### WHAT IS NEEDED
The response must consist of every record, restated word for word.
═══ GIVEN RECORDS
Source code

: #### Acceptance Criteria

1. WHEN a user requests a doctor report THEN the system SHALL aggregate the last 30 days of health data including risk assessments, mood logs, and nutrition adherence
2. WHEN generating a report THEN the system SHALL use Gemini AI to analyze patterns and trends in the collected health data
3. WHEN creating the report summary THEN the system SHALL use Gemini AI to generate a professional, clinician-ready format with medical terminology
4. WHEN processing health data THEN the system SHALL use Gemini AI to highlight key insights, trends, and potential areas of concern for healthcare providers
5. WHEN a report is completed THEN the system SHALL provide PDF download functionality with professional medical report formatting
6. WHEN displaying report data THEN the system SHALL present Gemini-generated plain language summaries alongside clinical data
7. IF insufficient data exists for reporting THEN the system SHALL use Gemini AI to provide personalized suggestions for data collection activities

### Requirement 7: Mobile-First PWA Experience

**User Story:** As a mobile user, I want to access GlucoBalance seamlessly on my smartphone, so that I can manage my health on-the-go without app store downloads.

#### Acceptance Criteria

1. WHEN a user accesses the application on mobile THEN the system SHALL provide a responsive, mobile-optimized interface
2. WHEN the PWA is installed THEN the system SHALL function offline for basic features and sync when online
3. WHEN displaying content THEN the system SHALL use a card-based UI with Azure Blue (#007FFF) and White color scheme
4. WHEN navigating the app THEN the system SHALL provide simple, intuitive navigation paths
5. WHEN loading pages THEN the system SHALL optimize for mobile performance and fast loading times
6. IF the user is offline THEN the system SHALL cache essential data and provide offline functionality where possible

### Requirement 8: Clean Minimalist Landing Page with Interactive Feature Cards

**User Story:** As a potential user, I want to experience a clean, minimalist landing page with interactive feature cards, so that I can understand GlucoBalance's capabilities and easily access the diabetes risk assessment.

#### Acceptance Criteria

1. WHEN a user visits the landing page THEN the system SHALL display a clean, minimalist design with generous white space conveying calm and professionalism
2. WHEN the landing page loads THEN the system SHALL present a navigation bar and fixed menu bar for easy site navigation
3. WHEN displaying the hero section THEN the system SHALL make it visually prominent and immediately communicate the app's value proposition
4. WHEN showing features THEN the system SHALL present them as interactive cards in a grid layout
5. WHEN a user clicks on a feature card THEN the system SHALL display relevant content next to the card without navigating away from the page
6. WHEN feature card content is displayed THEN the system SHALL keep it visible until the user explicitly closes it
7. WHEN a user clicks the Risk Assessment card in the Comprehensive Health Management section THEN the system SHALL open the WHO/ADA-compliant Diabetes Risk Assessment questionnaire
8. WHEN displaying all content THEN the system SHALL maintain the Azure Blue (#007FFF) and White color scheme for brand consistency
══════
### ANSWER TO THE EXERCISE
Source code

: #### Acceptance Criteria

1. WHEN a user requests a doctor report THEN the system SHALL aggregate the last 30 days of health data including risk assessments, mood logs, and nutrition adherence
2. WHEN generating a report THEN the system SHALL use Gemini AI to analyze patterns and trends in the collected health data
3. WHEN creating the report summary THEN the system SHALL use Gemini AI to generate a professional, clinician-ready format with medical terminology
4. WHEN processing health data THEN the system SHALL use Gemini AI to highlight key insights, trends, and potential areas of concern for healthcare providers
5. WHEN a report is completed THEN the system SHALL provide PDF download functionality with professional medical report formatting
6. WHEN displaying report data THEN the system SHALL present Gemini-generated plain language summaries alongside clinical data
7. IF insufficient data exists for reporting THEN the system SHALL use Gemini AI to provide personalized suggestions for data collection activities

### Requirement 7: Mobile-First PWA Experience

**User Story:** As a mobile user, I want to access GlucoBalance seamlessly on my smartphone, so that I can manage my health on-the-go without app store downloads.

#### Acceptance Criteria

1. WHEN a user accesses the application on mobile THEN the system SHALL provide a responsive, mobile-optimized interface
2. WHEN the PWA is installed THEN the system SHALL function offline for basic features and sync when online
3. WHEN displaying content THEN the system SHALL use a card-based UI with Azure Blue (#007FFF) and White color scheme
4. WHEN navigating the app THEN the system SHALL provide simple, intuitive navigation paths
5. WHEN loading pages THEN the system SHALL optimize for mobile performance and fast loading times
6. IF the user is offline THEN the system SHALL cache essential data and provide offline functionality where possible

### Requirement 8: Clean Minimalist Landing Page with Interactive Feature Cards

**User Story:** As a potential user, I want to experience a clean, minimalist landing page with interactive feature cards, so that I can understand GlucoBalance's capabilities and easily access the diabetes risk assessment.

#### Acceptance Criteria

1. WHEN a user visits the landing page THEN the system SHALL display a clean, minimalist design with generous white space conveying calm and professionalism
2. WHEN the landing page loads THEN the system SHALL present a navigation bar and fixed menu bar for easy site navigation
3. WHEN displaying the hero section THEN the system SHALL make it visually prominent and immediately communicate the app's value proposition
4. WHEN showing features THEN the system SHALL present them as interactive cards in a grid layout
5. WHEN a user clicks on a feature card THEN the system SHALL display relevant content next to the card without navigating away from the page
6. WHEN feature card content is displayed THEN the system SHALL keep it visible until the user explicitly closes it
7. WHEN a user clicks the Risk Assessment card in the Comprehensive Health Management section THEN the system SHALL open the WHO/ADA-compliant Diabetes Risk Assessment questionnaire
8. WHEN displaying all content THEN the system SHALL maintain the Azure Blue (#007FFF) and White color scheme for brand consistency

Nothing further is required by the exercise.